Yes, the colors changed, that's just something I added to randomly pick a different starting color for each UFO every time the menu opens. I've also got code to make sure that no two players can select the same color (even advancing them off the selection whenever another player "locks in" their choice) and to randomly assign NPC colors after all players have made their choices. Trust me, I thought about this a lot.


There was just one problem with the setup described above. The UFO images are in fact not images at all, but actual objects in the scene. Part of the functionality of this menu is that players can rotate around their UFO to see how the different color combinations look from every angle.
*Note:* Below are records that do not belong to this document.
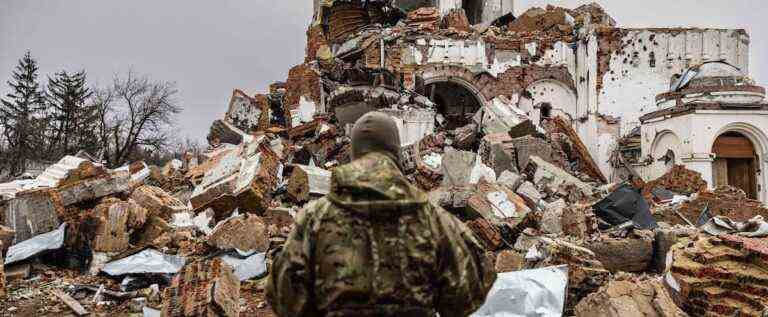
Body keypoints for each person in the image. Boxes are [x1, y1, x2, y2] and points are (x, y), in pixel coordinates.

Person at [267, 111, 495, 317]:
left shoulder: (314, 219)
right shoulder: (435, 220)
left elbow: (284, 299)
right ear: (395, 152)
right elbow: (469, 294)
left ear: (354, 154)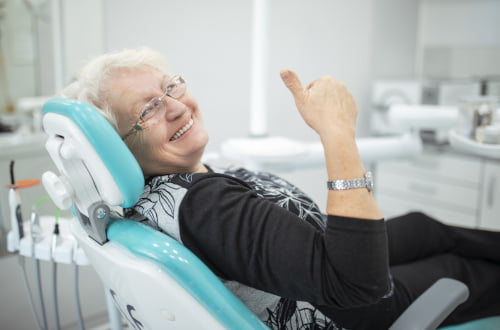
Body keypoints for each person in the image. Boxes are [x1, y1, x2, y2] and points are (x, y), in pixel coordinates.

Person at [61, 48, 500, 330]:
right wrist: (337, 133)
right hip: (352, 306)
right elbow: (358, 286)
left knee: (424, 227)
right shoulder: (205, 206)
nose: (176, 107)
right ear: (116, 148)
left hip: (319, 255)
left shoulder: (162, 195)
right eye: (149, 109)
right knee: (457, 267)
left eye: (169, 88)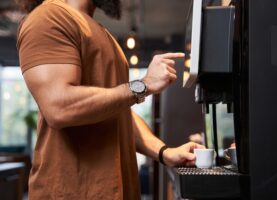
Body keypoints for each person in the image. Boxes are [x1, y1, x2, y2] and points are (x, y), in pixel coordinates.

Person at [16, 0, 204, 199]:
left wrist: (165, 152)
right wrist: (143, 85)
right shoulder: (49, 18)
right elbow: (59, 106)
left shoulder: (101, 32)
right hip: (73, 192)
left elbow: (118, 113)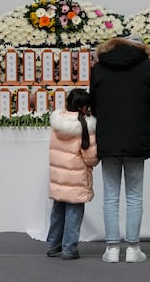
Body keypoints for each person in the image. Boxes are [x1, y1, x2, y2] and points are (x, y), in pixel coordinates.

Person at [89, 35, 150, 263]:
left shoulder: (100, 67)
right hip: (136, 137)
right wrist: (145, 126)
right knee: (135, 195)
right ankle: (133, 248)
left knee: (111, 196)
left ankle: (112, 249)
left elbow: (94, 103)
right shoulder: (149, 67)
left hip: (108, 138)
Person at [46, 88, 98, 260]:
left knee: (57, 213)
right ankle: (69, 249)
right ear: (84, 108)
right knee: (73, 215)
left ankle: (53, 245)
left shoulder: (57, 122)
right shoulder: (86, 126)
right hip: (76, 179)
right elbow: (91, 158)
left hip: (58, 177)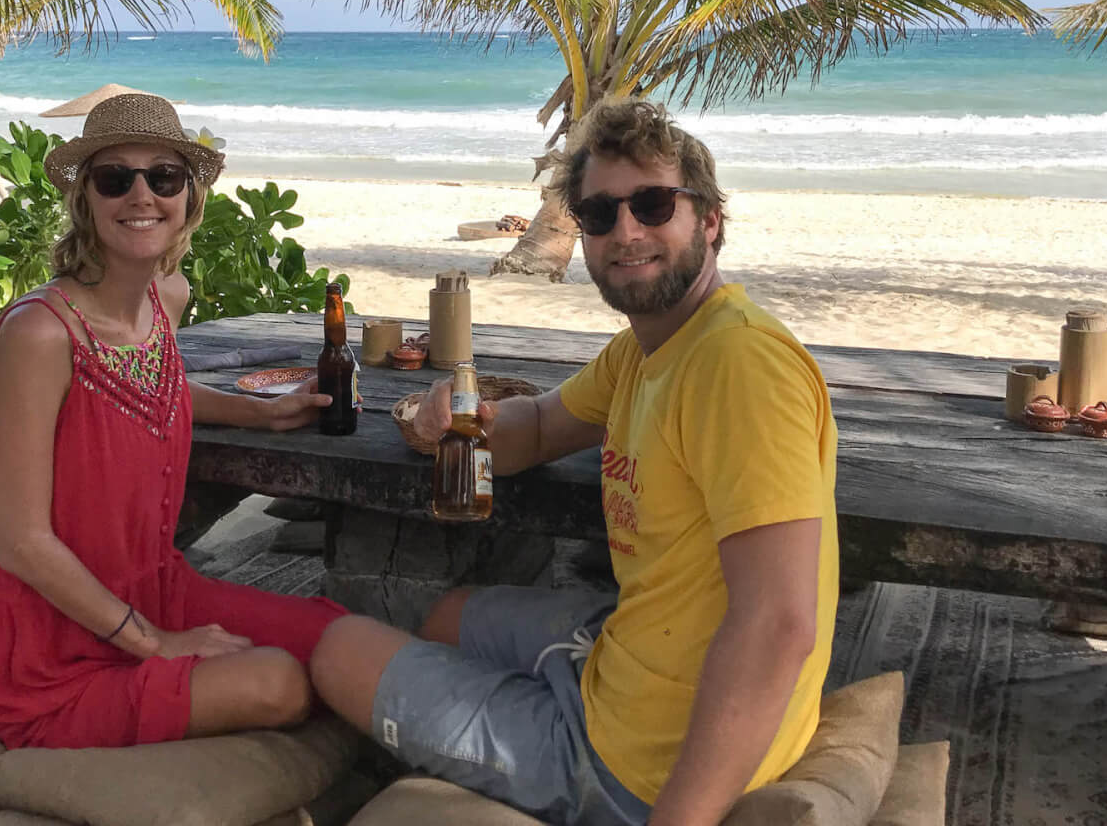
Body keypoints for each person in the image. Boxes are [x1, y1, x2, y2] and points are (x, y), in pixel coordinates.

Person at [308, 99, 839, 826]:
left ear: (708, 220)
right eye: (599, 215)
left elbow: (779, 623)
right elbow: (538, 427)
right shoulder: (651, 347)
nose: (626, 232)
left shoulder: (738, 364)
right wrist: (458, 419)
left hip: (633, 764)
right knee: (449, 614)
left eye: (654, 205)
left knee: (340, 648)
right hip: (629, 658)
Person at [0, 93, 348, 748]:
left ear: (188, 196)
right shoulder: (39, 333)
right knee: (279, 682)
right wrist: (157, 644)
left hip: (161, 586)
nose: (142, 196)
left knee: (338, 635)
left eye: (162, 177)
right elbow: (23, 544)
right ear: (85, 200)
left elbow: (148, 381)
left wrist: (258, 412)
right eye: (116, 179)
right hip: (50, 661)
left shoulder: (167, 297)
I wanted to display them here using the render texture trick I picked up, but for some reason, no combination of settings would make it look good. I believe this had to do with how each camera was set to render its target UFO only, and clearing only the depth flags to make that happen didn't play well with the render textures, leaving after-images that never disappeared. So instead those are real cameras, set up using my same PerspectiveCameraOffset script to position them correctly on the screen. The last trick needed to make this solution work was to slightly tweak the cameras' fields of view as the screen's aspect ratio changed. Finding the right relationship between these numbers let me derive a formula which kept each UFO in the center of its panel, no matter the combination of settings. The discrepancy came from mixing the screen-space cameras with the UI rendering of everything else...I tried to avoid it via the render textures method, but the good thing about Unity is that there's always more than one way to solve a problem.
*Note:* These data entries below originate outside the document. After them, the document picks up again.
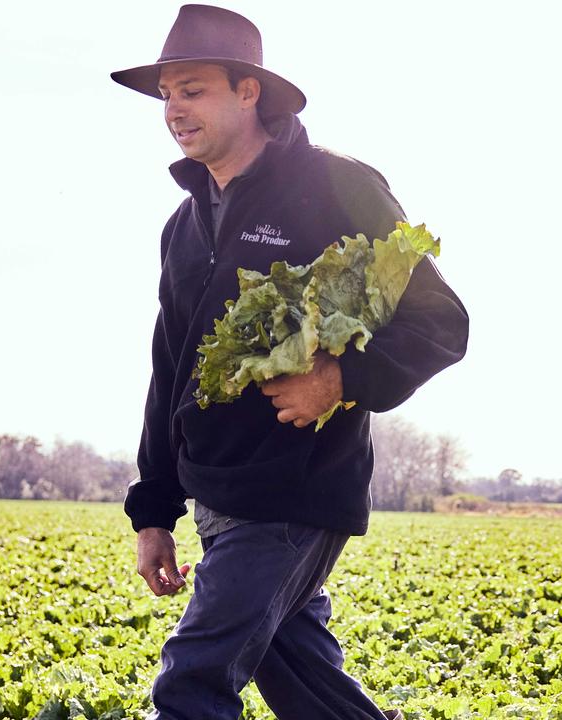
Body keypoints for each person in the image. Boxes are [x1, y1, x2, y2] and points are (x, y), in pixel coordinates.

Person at [110, 5, 469, 719]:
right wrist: (154, 508)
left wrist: (339, 379)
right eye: (167, 95)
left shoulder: (336, 185)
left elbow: (441, 321)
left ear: (250, 91)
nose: (174, 109)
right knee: (310, 692)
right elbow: (169, 369)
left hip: (292, 492)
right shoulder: (182, 227)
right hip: (216, 497)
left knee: (190, 686)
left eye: (193, 88)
Something else I needed to consider was how to read input. Unity includes built-in support to only let a single player control menu interactions, which is typically what you want, especially for a couch co-op game like this. But on the player select screen, each player should be able to make their choice independently and simultaneously. The answer was to not treat this particular screen as a menu, at least not at first. Without touching the Standalone Input Module (what the built-in is called), I put code in this MenuController's FixedUpdate() function to look for input from any player, and apply it to the corresponding UFO (I've since split this out into four MenuPlayerControllers but the concept is the same). I'm checking for the input I care about every frame, completely independent of whatever Unity's doing for menu navigation. Only when all the players have made their selections does the continue button activate, and then the SIM is back in control and only P1 can click it to continue.
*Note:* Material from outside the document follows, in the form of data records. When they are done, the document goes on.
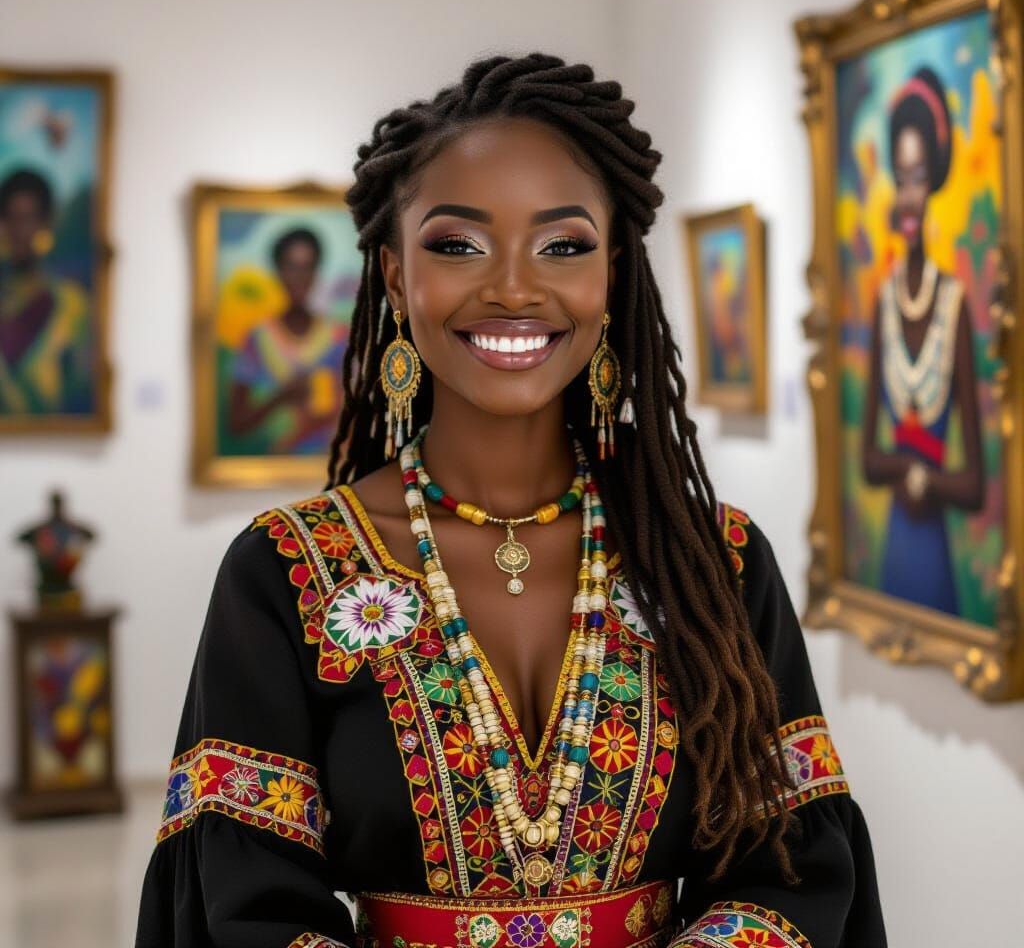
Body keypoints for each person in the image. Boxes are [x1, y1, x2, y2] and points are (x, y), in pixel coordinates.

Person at [136, 53, 886, 948]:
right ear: (394, 275)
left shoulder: (713, 563)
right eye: (458, 245)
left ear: (612, 272)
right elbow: (242, 902)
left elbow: (794, 865)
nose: (515, 289)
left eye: (562, 246)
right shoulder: (288, 572)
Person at [861, 66, 985, 617]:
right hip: (897, 544)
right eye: (900, 177)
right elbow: (867, 460)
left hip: (933, 546)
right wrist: (916, 472)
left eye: (917, 178)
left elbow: (974, 484)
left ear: (932, 183)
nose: (907, 196)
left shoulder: (954, 306)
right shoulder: (884, 302)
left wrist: (918, 476)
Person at [228, 226, 348, 454]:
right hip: (274, 465)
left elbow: (357, 412)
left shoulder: (339, 337)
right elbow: (237, 424)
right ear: (278, 271)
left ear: (316, 272)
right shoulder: (257, 339)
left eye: (307, 267)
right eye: (291, 267)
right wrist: (281, 396)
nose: (299, 277)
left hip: (326, 465)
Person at [0, 167, 92, 415]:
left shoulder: (71, 305)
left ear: (45, 224)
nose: (19, 232)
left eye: (27, 219)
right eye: (10, 219)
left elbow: (80, 391)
As for knowing how many controllers are plugged in, and when to change the connection messages based on that, the Rewired plugin handles all that for me, thank god. That was the best Unity store purchase I've ever made, and it's both simplified all kinds of tasks and allowed functionality which would've been otherwise impossible. Rewired is a tool which I can rely on to do its job perfectly, allowing me to concentrate on the functionality of the actual game.